Start of Provided data
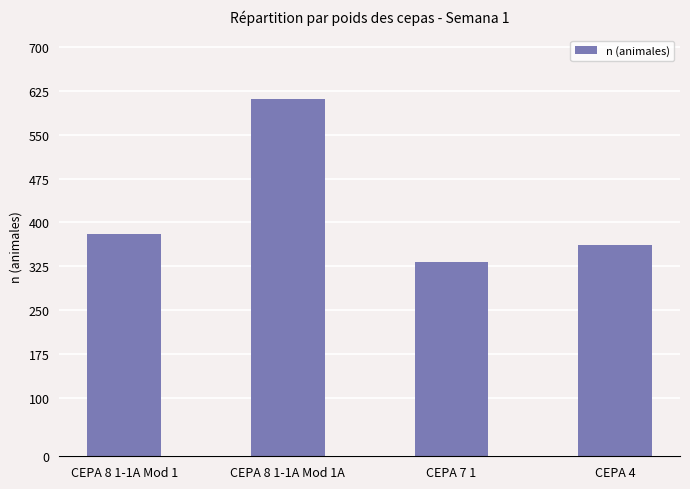

How many values are below 380?

2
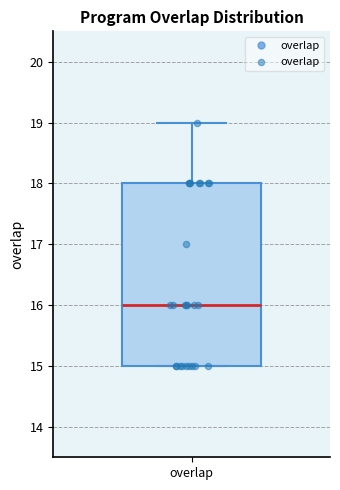

Where does the upper whisker of the box for overlap end on the y-axis? The values are not printed on the chart, so give them approximately, as read against the axis.

19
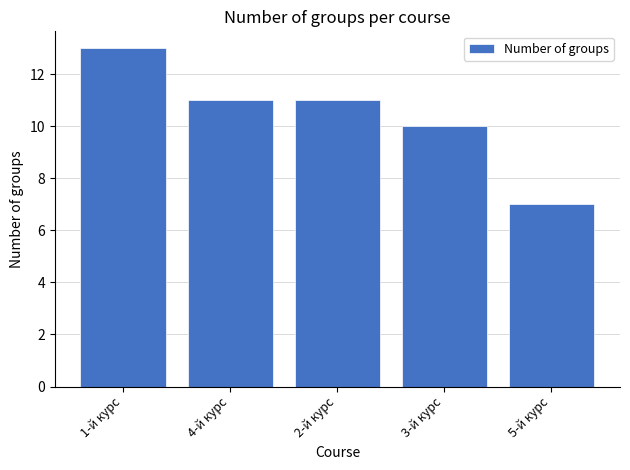

What is the change in value from 2-й курс to 5-й курс?

-4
End of Provided data
=== Instructions for the task ===
Reproduce all of the rows above line for line, without changing a word, and omit the pictures.

=== Solution for this exercise ===
How many values are below 380?

2

Where does the upper whisker of the box for overlap end on the y-axis? The values are not printed on the chart, so give them approximately, as read against the axis.

19

What is the change in value from 2-й курс to 5-й курс?

-4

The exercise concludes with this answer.